* [Questions to answer]
1 > In the bijector text, what is the only function that must be implemented?
2 > Copy everything in the bijector text from "In general, the" down to "now implement with_logabsdet_jacobian.".
3 > In the bijector text, CircShift(1) maps the vector x = [x1, x2, x3] to a vector y. List the entries of y in order.

* [Study text]
Defining a bijector: examples

Here we provide two different worked examples of defining a custom bijector.

Cyclic permutation

We start with something simple: a bijector that performs a cyclic permutation of the elements of a vector.

using Bijectors

struct CircShift <: Bijector
    shift::Int
end

As described in the previous page, the only function you absolutely must implement is with_logabsdet_jacobian.

Let's think for a moment about what the Jacobian is. CircShift is a mapping from ℝⁿ → ℝⁿ that permutes the elements of the input vector. For example, CircShift(1) would map a length-3 vector x = [x1, x2, x3] to y = [x3, x1, x2].

That means that the Jacobian matrix is

\[J = \begin{bmatrix} \partial y_1/\partial x_1 & \partial y_1/\partial x_2 & \partial y_1/\partial x_3 \\ \partial y_2/\partial x_1 & \partial y_2/\partial x _2 & \partial y_2/\partial x_3 \\ \partial y_3/\partial x_1 & \partial y_3/\partial x_2 & \partial y_3/\partial x_3 \end{bmatrix} = \begin{bmatrix} 0 & 0 & 1 \\ 1 & 0 & 0 \\ 0 & 1 & 0 \end{bmatrix}.\]

In general, the Jacobian of such a transformation is a permutation matrix. The determinant of a permutation matrix is either 1 or -1, depending on whether the permutation is even or odd. (In this case, it is even; but it could be odd for other shifts and/or input sizes.) This means that the log-absolute determinant of the Jacobian is always 0.

We can now implement with_logabsdet_jacobian.

function Bijectors.with_logabsdet_jacobian(
    b::CircShift, x::AbstractVector{T}
) where {T<:Real}
    y = circshift(x, b.shift)
    return y, zero(T)
end

It is good practice to let the type of the input determine the type of the log-Jacobian term here. However, you might also ask: since a cyclic permutation is also well-defined for arrays of non-real types, should we also allow that? We can do so by creating a new method, but we would have to make a choice as to the type of the log-Jacobian term, since we cannot derive it from the input type. Here, we will choose Float64:

import ChangesOfVariables: with_logabsdet_jacobian

function with_logabsdet_jacobian(b::CircShift, x::AbstractVector)

* [Source material]
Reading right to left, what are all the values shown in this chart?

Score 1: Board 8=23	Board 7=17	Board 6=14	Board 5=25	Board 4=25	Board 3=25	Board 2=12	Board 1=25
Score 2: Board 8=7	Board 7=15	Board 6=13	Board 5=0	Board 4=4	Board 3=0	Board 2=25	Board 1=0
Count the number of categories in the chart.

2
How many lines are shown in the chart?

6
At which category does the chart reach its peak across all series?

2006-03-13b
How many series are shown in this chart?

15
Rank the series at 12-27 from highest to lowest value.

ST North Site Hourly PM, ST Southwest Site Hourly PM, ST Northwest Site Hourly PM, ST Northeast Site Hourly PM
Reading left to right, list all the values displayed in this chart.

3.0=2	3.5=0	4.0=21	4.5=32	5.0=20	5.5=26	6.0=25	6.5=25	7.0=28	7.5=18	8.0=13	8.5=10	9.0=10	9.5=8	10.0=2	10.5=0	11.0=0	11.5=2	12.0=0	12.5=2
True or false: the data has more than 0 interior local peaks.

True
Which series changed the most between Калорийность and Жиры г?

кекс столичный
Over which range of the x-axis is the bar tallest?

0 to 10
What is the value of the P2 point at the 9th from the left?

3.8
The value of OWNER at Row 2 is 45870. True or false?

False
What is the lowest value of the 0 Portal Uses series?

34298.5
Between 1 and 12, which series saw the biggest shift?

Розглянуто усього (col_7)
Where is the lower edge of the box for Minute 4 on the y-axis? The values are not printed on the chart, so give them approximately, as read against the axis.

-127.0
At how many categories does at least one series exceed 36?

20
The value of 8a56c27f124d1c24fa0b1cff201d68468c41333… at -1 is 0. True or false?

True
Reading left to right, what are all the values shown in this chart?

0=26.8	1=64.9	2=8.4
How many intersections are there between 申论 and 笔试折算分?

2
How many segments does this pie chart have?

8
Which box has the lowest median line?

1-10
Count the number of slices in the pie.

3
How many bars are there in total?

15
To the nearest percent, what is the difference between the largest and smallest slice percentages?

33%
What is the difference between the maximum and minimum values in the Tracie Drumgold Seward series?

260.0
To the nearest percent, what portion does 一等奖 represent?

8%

* [Answers to this exercise]
1 > with_logabsdet_jacobian

2 >
In general, the Jacobian of such a transformation is a permutation matrix. The determinant of a permutation matrix is either 1 or -1, depending on whether the permutation is even or odd. (In this case, it is even; but it could be odd for other shifts and/or input sizes.) This means that the log-absolute determinant of the Jacobian is always 0.

We can now implement with_logabsdet_jacobian.

3 > x3, x1, x2